While that may be true, there is no debating some of the numbers. In 1988, the year before Spot News moved to Chicago, the city had what looks like a body count suited for war time. There were 905 homicides and 953 attempted murders, according to Alex Kotlowitz’s 1991 book There Are No Children Here. With less than two months left in 2014, the city has officially seen 345 murders.
Still, Spot News keeps going. While 2014’s count of 345 murders is nothing compared to numbers from the late ’80s and early ’90s, it’s still far from zero. Life on the city’s south and west sides remains incredibly dangerous for residents, including Spot News, who makes his home there. He tries, through his work, to expose what life is like for those living in the city’s most dangerous neighborhoods, even as he is sometimes threatened for doing his job.
Often times, people mistake him for a cop, a charge he has to repeatedly deny.
“I hear people say ‘He got to be the police because he so close to these crime scenes,’” he said. “I do not have a relationship with the police, I do not have sources in the department, I do not have a relationship with anyone in [CPD] News Affairs.”
The reason Spot News gets to scenes before anyone else—including police and paramedics, sometimes—comes from the five scanners that provided background noise for our conversation. He lives with his scanners constantly by his side. They put him to sleep at night. And his South Side home, far from the downtown towers of the Chicago Sun-Times and Tribune, put him in prime position for being the first reporter on scene.
“My scanner dictates to me where I’m going and how fast I should move,” he said. “Since this is basically all that I’m doing, it’s a little bit easier for me.”
As the year draws to a close, so does Spot News’ busy season. Winter is coming, and with it the annual dramatic drop in violent crime. But that doesn’t mean the scanners get turned off, or the cameras go uncharged. Crime in Chicago is a year-round business, and Spot News is one of its oldest customers.

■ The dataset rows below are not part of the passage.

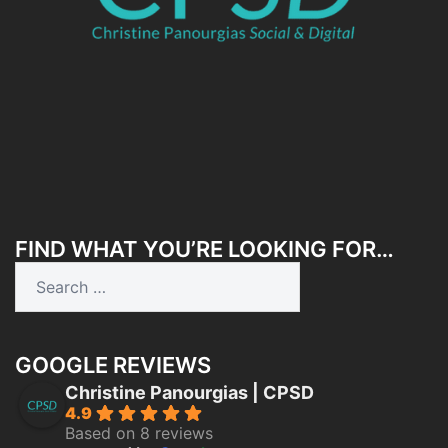
FIND WHAT YOU’RE LOOKING FOR…
Search
for:
GOOGLE REVIEWS
Christine Panourgias | CPSD
4.9
Based on 8 reviews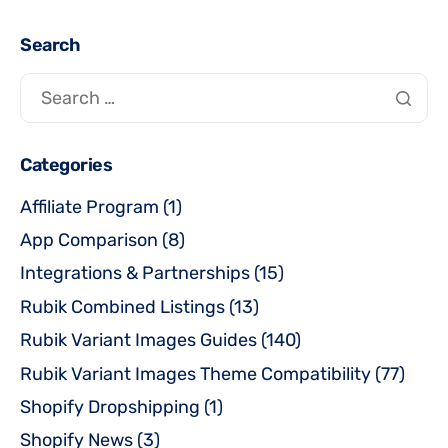
Search
Categories
Affiliate Program
(1)
App Comparison
(8)
Integrations & Partnerships
(15)
Rubik Combined Listings
(13)
Rubik Variant Images Guides
(140)
Rubik Variant Images Theme Compatibility
(77)
Shopify Dropshipping
(1)
Shopify News
(3)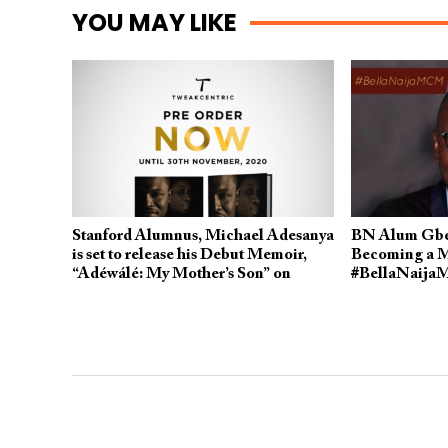
YOU MAY LIKE
Stanford Alumnus, Michael Adesanya
BN Alum Gbe
is set to release his Debut Memoir,
Becoming a M
“Adéwálé: My Mother’s Son” on
#BellaNaija
December 10th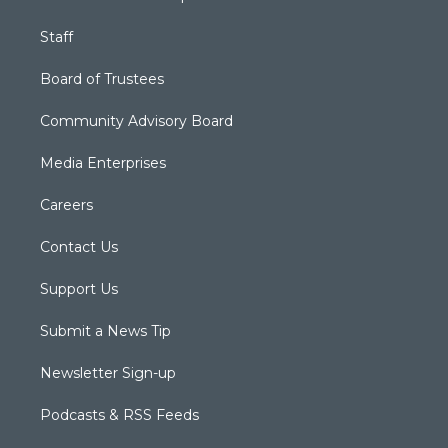
Staff
Board of Trustees
Community Advisory Board
Media Enterprises
Careers
Contact Us
Support Us
Submit a News Tip
Newsletter Sign-up
Podcasts & RSS Feeds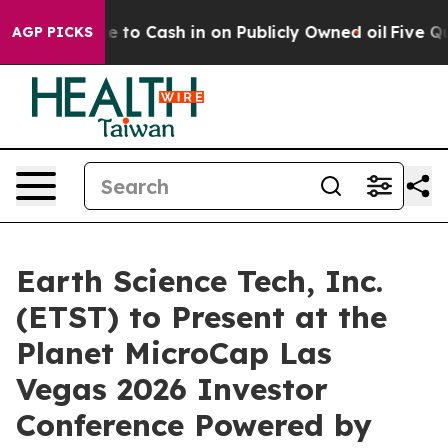
e Chance to Cash in on Publicly Owned oil
Five Questi
AGP PICKS
Earth Science Tech, Inc.
(ETST) to Present at the
Planet MicroCap Las
Vegas 2026 Investor
Conference Powered by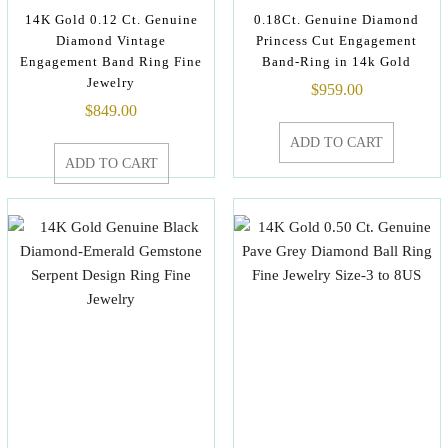
14K Gold 0.12 Ct. Genuine
0.18Ct. Genuine Diamond
Diamond Vintage
Princess Cut Engagement
Engagement Band Ring Fine
Band-Ring in 14k Gold
Jewelry
$
959.00
$
849.00
ADD TO CART
ADD TO CART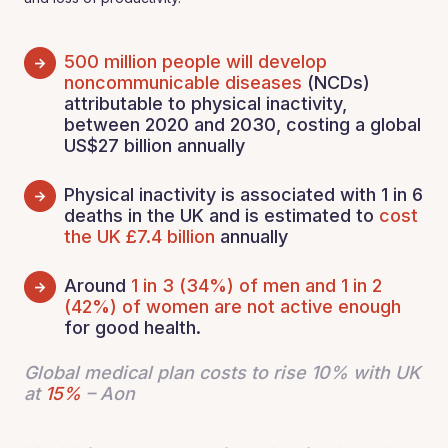
500 million people will develop
noncommunicable diseases
(NCDs)
attributable to physical inactivity,
between 2020 and 2030, costing a global
US$27 billion annually
Physical inactivity is associated with 1 in 6
deaths in the UK and is estimated to
cost
the UK £7.4 billion
annually
Around
1 in 3 (34%) of men and 1 in 2
(42%) of women are not active enough
for good health.
Global medical plan costs to rise 10% with UK
at
15%
– Aon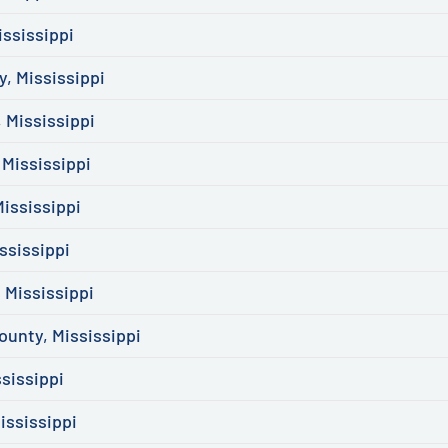
ssissippi
, Mississippi
 Mississippi
Mississippi
ississippi
ssissippi
 Mississippi
ounty, Mississippi
sissippi
ississippi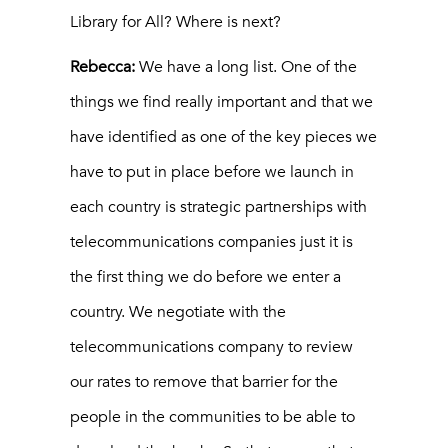
Library for All? Where is next?
Rebecca:
We have a long list. One of the
things we find really important and that we
have identified as one of the key pieces we
have to put in place before we launch in
each country is strategic partnerships with
telecommunications companies just it is
the first thing we do before we enter a
country. We negotiate with the
telecommunications company to review
our rates to remove that barrier for the
people in the communities to be able to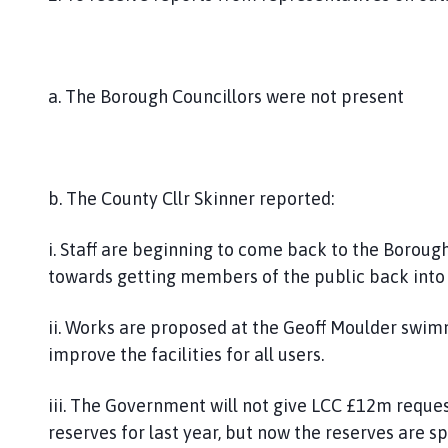
a. The Borough Councillors were not present
b. The County Cllr Skinner reported:
i. Staff are beginning to come back to the Borough
towards getting members of the public back into 
ii. Works are proposed at the Geoff Moulder swim
improve the facilities for all users.
iii. The Government will not give LCC £12m requ
reserves for last year, but now the reserves are sp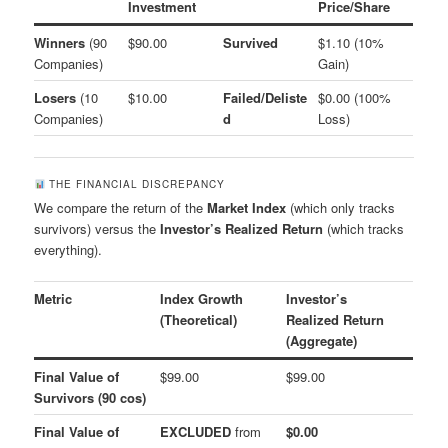
Investment
Price/Share
Winners
(90
$90.00
Survived
$1.10 (10%
Companies)
Gain)
Losers
(10
$10.00
Failed/Deliste
$0.00 (100%
Companies)
d
Loss)
THE FINANCIAL DISCREPANCY
We compare the return of the
Market Index
(which only tracks
survivors) versus the
Investor’s Realized Return
(which tracks
everything).
Metric
Index Growth
Investor’s
(Theoretical)
Realized Return
(Aggregate)
Final Value of
$99.00
$99.00
Survivors (90 cos)
Final Value of
EXCLUDED
from
$0.00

“A long time ago I used to shoot celebrities, sports figures, and I really, really got bored with it. It was no longer exciting to shoot Michael Jordan. It’s fun, but it was boring. I guess that’s where the scanner comes in, because it’s always live,” he said, noting that his photos provide equal parts truth, grief, anger, and braggadocio.
“I’m probably followed by the person who killed Andre Johnson, and maybe they go to my page and screenshot that picture and they say ‘Hey, I got him.’ But I don’t go to crime scenes to make them gangbangers feel like they’ve accomplished something. I just try to tell the truth and present it as I see it.”